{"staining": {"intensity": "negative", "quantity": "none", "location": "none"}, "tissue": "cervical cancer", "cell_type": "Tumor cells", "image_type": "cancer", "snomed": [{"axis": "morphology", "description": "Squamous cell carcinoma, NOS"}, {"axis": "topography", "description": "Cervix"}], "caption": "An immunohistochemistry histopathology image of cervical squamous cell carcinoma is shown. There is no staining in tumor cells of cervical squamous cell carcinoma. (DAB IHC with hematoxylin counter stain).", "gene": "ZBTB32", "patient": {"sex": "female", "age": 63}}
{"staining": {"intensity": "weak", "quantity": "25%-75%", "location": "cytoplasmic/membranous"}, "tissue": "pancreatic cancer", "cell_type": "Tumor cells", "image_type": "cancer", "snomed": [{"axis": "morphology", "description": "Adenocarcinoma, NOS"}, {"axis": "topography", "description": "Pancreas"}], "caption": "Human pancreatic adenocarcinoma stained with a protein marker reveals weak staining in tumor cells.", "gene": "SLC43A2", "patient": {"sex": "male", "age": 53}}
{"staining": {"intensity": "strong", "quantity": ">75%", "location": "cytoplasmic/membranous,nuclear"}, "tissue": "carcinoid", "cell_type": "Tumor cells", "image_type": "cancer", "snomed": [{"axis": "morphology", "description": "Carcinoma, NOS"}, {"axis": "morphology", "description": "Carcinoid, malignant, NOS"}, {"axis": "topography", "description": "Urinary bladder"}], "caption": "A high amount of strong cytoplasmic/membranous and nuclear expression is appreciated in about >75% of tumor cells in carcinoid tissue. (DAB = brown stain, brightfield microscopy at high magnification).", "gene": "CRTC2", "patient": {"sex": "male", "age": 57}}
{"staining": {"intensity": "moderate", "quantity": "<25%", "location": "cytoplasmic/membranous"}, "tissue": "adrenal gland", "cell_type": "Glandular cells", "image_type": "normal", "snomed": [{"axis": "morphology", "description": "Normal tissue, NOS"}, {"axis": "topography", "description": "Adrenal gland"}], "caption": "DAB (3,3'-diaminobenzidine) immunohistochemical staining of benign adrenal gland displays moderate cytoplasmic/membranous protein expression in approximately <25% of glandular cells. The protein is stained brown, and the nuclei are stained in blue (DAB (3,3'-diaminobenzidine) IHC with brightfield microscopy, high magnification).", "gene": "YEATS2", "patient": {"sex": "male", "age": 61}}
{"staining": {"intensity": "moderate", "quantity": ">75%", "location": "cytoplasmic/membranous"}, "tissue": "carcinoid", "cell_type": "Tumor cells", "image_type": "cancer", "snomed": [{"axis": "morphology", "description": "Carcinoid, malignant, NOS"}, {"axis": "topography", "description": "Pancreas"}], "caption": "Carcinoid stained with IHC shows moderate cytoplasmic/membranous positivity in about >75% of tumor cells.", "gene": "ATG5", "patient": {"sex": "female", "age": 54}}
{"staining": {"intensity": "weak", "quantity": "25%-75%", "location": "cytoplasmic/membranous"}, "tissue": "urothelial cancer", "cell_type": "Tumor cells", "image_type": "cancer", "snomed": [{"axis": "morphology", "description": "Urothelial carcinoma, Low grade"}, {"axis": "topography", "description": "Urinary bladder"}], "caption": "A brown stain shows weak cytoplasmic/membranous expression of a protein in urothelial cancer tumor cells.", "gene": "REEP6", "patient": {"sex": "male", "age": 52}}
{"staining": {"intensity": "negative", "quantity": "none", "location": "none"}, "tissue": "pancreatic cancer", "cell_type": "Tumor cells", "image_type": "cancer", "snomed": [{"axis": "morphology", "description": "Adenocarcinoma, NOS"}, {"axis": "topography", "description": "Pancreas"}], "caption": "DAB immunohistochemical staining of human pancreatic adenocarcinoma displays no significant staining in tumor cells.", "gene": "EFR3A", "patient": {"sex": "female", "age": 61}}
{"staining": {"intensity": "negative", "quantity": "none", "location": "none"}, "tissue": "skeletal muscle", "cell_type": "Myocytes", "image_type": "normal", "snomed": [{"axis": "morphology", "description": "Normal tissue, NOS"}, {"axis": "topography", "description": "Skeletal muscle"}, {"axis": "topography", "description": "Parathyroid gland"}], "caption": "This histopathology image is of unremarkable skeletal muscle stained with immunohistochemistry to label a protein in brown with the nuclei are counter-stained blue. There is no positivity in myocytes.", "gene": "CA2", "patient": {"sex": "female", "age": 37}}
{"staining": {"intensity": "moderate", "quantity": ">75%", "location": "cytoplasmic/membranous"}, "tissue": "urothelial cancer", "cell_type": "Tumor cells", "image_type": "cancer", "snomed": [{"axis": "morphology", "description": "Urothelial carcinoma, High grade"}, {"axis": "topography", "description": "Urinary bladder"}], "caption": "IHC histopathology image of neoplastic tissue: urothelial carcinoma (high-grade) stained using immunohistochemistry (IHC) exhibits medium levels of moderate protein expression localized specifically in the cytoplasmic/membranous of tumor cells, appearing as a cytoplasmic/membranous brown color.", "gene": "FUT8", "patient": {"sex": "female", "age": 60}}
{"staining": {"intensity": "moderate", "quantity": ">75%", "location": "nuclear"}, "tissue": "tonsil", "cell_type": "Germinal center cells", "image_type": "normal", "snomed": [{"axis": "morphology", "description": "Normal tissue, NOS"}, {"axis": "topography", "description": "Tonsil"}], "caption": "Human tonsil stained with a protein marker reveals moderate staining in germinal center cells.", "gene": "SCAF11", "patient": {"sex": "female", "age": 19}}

- **Exercise requirements**
Each record needs to be copied out again, letter for letter.

- **Expected answer**
{"staining": {"intensity": "negative", "quantity": "none", "location": "none"}, "tissue": "cervical cancer", "cell_type": "Tumor cells", "image_type": "cancer", "snomed": [{"axis": "morphology", "description": "Squamous cell carcinoma, NOS"}, {"axis": "topography", "description": "Cervix"}], "caption": "An immunohistochemistry histopathology image of cervical squamous cell carcinoma is shown. There is no staining in tumor cells of cervical squamous cell carcinoma. (DAB IHC with hematoxylin counter stain).", "gene": "ZBTB32", "patient": {"sex": "female", "age": 63}}
{"staining": {"intensity": "weak", "quantity": "25%-75%", "location": "cytoplasmic/membranous"}, "tissue": "pancreatic cancer", "cell_type": "Tumor cells", "image_type": "cancer", "snomed": [{"axis": "morphology", "description": "Adenocarcinoma, NOS"}, {"axis": "topography", "description": "Pancreas"}], "caption": "Human pancreatic adenocarcinoma stained with a protein marker reveals weak staining in tumor cells.", "gene": "SLC43A2", "patient": {"sex": "male", "age": 53}}
{"staining": {"intensity": "strong", "quantity": ">75%", "location": "cytoplasmic/membranous,nuclear"}, "tissue": "carcinoid", "cell_type": "Tumor cells", "image_type": "cancer", "snomed": [{"axis": "morphology", "description": "Carcinoma, NOS"}, {"axis": "morphology", "description": "Carcinoid, malignant, NOS"}, {"axis": "topography", "description": "Urinary bladder"}], "caption": "A high amount of strong cytoplasmic/membranous and nuclear expression is appreciated in about >75% of tumor cells in carcinoid tissue. (DAB = brown stain, brightfield microscopy at high magnification).", "gene": "CRTC2", "patient": {"sex": "male", "age": 57}}
{"staining": {"intensity": "moderate", "quantity": "<25%", "location": "cytoplasmic/membranous"}, "tissue": "adrenal gland", "cell_type": "Glandular cells", "image_type": "normal", "snomed": [{"axis": "morphology", "description": "Normal tissue, NOS"}, {"axis": "topography", "description": "Adrenal gland"}], "caption": "DAB (3,3'-diaminobenzidine) immunohistochemical staining of benign adrenal gland displays moderate cytoplasmic/membranous protein expression in approximately <25% of glandular cells. The protein is stained brown, and the nuclei are stained in blue (DAB (3,3'-diaminobenzidine) IHC with brightfield microscopy, high magnification).", "gene": "YEATS2", "patient": {"sex": "male", "age": 61}}
{"staining": {"intensity": "moderate", "quantity": ">75%", "location": "cytoplasmic/membranous"}, "tissue": "carcinoid", "cell_type": "Tumor cells", "image_type": "cancer", "snomed": [{"axis": "morphology", "description": "Carcinoid, malignant, NOS"}, {"axis": "topography", "description": "Pancreas"}], "caption": "Carcinoid stained with IHC shows moderate cytoplasmic/membranous positivity in about >75% of tumor cells.", "gene": "ATG5", "patient": {"sex": "female", "age": 54}}
{"staining": {"intensity": "weak", "quantity": "25%-75%", "location": "cytoplasmic/membranous"}, "tissue": "urothelial cancer", "cell_type": "Tumor cells", "image_type": "cancer", "snomed": [{"axis": "morphology", "description": "Urothelial carcinoma, Low grade"}, {"axis": "topography", "description": "Urinary bladder"}], "caption": "A brown stain shows weak cytoplasmic/membranous expression of a protein in urothelial cancer tumor cells.", "gene": "REEP6", "patient": {"sex": "male", "age": 52}}
{"staining": {"intensity": "negative", "quantity": "none", "location": "none"}, "tissue": "pancreatic cancer", "cell_type": "Tumor cells", "image_type": "cancer", "snomed": [{"axis": "morphology", "description": "Adenocarcinoma, NOS"}, {"axis": "topography", "description": "Pancreas"}], "caption": "DAB immunohistochemical staining of human pancreatic adenocarcinoma displays no significant staining in tumor cells.", "gene": "EFR3A", "patient": {"sex": "female", "age": 61}}
{"staining": {"intensity": "negative", "quantity": "none", "location": "none"}, "tissue": "skeletal muscle", "cell_type": "Myocytes", "image_type": "normal", "snomed": [{"axis": "morphology", "description": "Normal tissue, NOS"}, {"axis": "topography", "description": "Skeletal muscle"}, {"axis": "topography", "description": "Parathyroid gland"}], "caption": "This histopathology image is of unremarkable skeletal muscle stained with immunohistochemistry to label a protein in brown with the nuclei are counter-stained blue. There is no positivity in myocytes.", "gene": "CA2", "patient": {"sex": "female", "age": 37}}
{"staining": {"intensity": "moderate", "quantity": ">75%", "location": "cytoplasmic/membranous"}, "tissue": "urothelial cancer", "cell_type": "Tumor cells", "image_type": "cancer", "snomed": [{"axis": "morphology", "description": "Urothelial carcinoma, High grade"}, {"axis": "topography", "description": "Urinary bladder"}], "caption": "IHC histopathology image of neoplastic tissue: urothelial carcinoma (high-grade) stained using immunohistochemistry (IHC) exhibits medium levels of moderate protein expression localized specifically in the cytoplasmic/membranous of tumor cells, appearing as a cytoplasmic/membranous brown color.", "gene": "FUT8", "patient": {"sex": "female", "age": 60}}
{"staining": {"intensity": "moderate", "quantity": ">75%", "location": "nuclear"}, "tissue": "tonsil", "cell_type": "Germinal center cells", "image_type": "normal", "snomed": [{"axis": "morphology", "description": "Normal tissue, NOS"}, {"axis": "topography", "description": "Tonsil"}], "caption": "Human tonsil stained with a protein marker reveals moderate staining in germinal center cells.", "gene": "SCAF11", "patient": {"sex": "female", "age": 19}}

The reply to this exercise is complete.